Any field Lemmy omits for a given post comes back null rather than being dropped.

Input

Field	Notes
`instance`	Lemmy instance host (bare domain). Default `lemmy.world`.
`mode`	`feed`, `community`, or `search`. Default `feed`.
`query`	Community name (community mode) or search term (search mode).
`sort`	`Hot`, `Active`, `New`, `TopDay`, `TopWeek`, `TopMonth`, `TopAll`. Default `Hot`.
`maxItems`	Max posts to return (paginated 50 at a time). Default 100.

Output

One dataset row per post, deduped by post id.
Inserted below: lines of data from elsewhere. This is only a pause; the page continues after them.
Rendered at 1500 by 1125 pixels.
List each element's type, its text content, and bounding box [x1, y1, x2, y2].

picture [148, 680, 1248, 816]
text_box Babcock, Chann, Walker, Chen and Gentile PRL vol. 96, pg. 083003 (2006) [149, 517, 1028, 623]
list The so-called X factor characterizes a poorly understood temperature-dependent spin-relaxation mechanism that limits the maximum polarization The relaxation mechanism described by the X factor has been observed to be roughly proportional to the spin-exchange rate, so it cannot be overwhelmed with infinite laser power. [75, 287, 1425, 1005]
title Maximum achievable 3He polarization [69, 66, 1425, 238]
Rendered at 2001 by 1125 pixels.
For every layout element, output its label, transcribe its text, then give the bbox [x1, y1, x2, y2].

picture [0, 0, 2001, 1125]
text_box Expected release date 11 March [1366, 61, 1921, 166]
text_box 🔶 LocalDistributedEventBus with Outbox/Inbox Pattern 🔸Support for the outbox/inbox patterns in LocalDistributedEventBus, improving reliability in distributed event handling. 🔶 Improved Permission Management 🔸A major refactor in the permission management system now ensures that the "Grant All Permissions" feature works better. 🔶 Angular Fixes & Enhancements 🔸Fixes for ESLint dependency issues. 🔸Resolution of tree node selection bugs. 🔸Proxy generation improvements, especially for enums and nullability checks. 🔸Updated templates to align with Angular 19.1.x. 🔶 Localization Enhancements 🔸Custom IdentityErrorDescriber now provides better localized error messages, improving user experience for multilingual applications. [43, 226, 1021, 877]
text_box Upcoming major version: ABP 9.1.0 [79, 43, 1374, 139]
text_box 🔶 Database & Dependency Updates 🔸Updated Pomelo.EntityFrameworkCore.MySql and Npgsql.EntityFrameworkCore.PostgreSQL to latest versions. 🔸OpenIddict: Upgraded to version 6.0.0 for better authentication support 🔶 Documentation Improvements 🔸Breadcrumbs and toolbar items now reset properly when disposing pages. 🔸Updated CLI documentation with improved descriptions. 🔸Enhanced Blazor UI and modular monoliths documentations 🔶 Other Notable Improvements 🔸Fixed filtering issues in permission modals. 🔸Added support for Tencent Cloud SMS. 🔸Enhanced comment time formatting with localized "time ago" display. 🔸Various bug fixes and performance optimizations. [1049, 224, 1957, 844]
Pricing is pay-per-result: you are only charged for genuine post rows (ok: true). Rows we couldn't deliver are never charged:

invalid input — a single ok: false diagnostic row with errorCode: "BAD_INPUT" (bad instance, bad mode, or a missing community name / search term),
no posts for this feed/community/search (NO_RESULTS),
a missing community or non-Lemmy host (NOT_FOUND),
rate limits or network errors (RATE_LIMITED / NETWORK).

Proxy

The Lemmy v3 REST API is public and has no anti-bot, so no proxy is required and the default runs without one (saving proxy credits). Only enable Apify Proxy if an instance rate-limits your IP at very high volume.

Troubleshooting

NOT_FOUND in community mode? Check the community name. If it lives on another instance, use the cross-instance form name@otherinstance.tld, or set instance to that instance directly.
NO_RESULTS? The feed/community/search genuinely returned nothing on this instance — try a different sort, a broader search term, or a larger instance.
BAD_INPUT? community and search modes both require query. instance must be a bare Lemmy domain like lemmy.world.

Example

{ "instance": "lemmy.world", "mode": "community", "query": "technology", "sort": "Hot", "maxItems": 50 }

Notes

Lemmy is federated: a large instance like lemmy.world also relays content from communities hosted elsewhere. The postUrl permalink points to the instance you scraped; authorActor and the community's federated identity tell you where the content originates.